I called even though the guys told me not to. I needed to hear her voice, to know she was safe. But the guys were right. Just hearing her and how scared she sounded was my undoing. I felt hopeless the moment Frank screamed on the phone and hung up. Images of Kassia being hurt whirled through my mind. I was helpless. I had told her I would protect her and I didn’t. I fuckin’ failed.
When we reached the warehouse, I was told to stay back. I had no choice except to do so. My commanding officer ordered it. I watched as they barged in. I heard three shots. My blood ran cold and I ran inside to see. There she was screaming. Frank’s body had fallen on top of hers. She kept kicking, trying to get him off. I ran to her. One of the guys took him off her, while Gab cut her tie wraps. Her wrists were bleeding. Her face was swollen and bludgeoned. The fucker beat her so badly. My blood pressure rose, but I needed to stay calm. I took her in my arms and held her. She finally relaxed and cried like a little baby. I carried her to the gurney, but she wouldn’t let go. She held onto me so tightly like I was the only thing that mattered. I was such a prick when I promised her I wouldn’t ever let go. I knew that night that I was going to leave Kassia for good, but like a dirty fucker I promised her I wouldn’t.
I took the time to care for her while she was in the hospital. I kept my distance, but I still couldn’t be completely cold to her. How could I? This woman owned me. I watched her every day, fighting to get back to her life. Something inside her had shifted. The quiet Kassia, who was a slight recluse, was now changing.
The day we found out she was going to be discharged from the hospital was the day I decided to cut my ties with the woman I loved more than my own self. I sat at home knowing she was going to figure it out soon. That Darios would tell her what I told him to say. My heart wrenched at the thought of her hurting, but I was trying to be noble, trying to do the right thing. I had basically cut her out of every aspect of my life. I blackballed her, like she said. I needed to. How could I say that I loved her, when here I was, a man who failed to protect his woman?

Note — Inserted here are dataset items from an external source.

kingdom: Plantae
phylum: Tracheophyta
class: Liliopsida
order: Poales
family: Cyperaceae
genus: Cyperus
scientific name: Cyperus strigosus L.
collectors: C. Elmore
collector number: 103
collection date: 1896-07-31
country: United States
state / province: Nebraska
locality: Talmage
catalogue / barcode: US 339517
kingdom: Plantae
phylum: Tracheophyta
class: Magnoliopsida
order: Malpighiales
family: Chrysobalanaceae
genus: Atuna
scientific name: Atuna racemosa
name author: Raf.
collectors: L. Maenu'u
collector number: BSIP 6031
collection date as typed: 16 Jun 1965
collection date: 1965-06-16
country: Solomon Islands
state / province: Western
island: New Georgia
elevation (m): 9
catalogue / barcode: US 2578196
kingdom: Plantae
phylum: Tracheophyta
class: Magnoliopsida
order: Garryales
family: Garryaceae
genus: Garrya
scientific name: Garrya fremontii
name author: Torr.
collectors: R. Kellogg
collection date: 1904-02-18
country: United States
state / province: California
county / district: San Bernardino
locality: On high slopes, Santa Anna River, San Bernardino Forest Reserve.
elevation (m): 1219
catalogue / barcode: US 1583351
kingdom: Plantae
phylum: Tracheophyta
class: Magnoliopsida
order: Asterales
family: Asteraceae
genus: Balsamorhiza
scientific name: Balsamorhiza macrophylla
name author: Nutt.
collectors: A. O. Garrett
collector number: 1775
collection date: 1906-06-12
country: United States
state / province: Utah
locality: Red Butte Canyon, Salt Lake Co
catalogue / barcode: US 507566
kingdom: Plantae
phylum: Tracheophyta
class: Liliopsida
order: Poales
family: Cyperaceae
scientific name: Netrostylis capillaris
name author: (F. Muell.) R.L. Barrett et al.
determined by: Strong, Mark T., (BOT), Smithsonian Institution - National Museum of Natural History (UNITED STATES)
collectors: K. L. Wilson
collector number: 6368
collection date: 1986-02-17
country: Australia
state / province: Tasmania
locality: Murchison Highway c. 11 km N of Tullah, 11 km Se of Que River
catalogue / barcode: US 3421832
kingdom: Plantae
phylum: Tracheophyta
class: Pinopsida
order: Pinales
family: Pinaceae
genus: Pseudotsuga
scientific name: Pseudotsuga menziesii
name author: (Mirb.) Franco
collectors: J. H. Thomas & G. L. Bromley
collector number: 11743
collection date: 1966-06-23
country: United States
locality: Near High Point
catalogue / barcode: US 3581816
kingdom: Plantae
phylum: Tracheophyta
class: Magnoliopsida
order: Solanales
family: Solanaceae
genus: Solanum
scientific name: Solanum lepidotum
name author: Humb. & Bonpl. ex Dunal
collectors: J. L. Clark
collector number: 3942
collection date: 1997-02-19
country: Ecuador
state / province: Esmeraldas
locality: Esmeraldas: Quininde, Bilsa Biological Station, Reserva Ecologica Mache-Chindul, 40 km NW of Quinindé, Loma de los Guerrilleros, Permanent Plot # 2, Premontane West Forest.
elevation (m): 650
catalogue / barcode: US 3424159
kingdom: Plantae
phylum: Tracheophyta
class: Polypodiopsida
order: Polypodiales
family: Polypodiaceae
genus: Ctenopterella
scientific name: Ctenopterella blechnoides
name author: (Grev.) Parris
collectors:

I was able to avoid her. It worked for a while, until the stubborn woman appeared in front of my condo building. The fuckin’ doorman, the idiot! I know I had told him she wasn’t allowed inside, but he could have taken pity on her. The fucker left her out there for hours. I had walked in and asked him how long she was out there for. When he said over six hours I nearly lost it on him. I went back outside to see her shaking. She was crying. This was going to be it. The Kassia I knew was going to leave, go home and move on. But she wasn’t the Kassia I knew anymore. She stood her ground and fought for us. The moment I saw her I instinctively took her hand. She was frozen. Stupid girl. I bit my tongue, trying desperately not to yell at her. I had to act aloof, distant and then maybe that way she would give up and finally leave.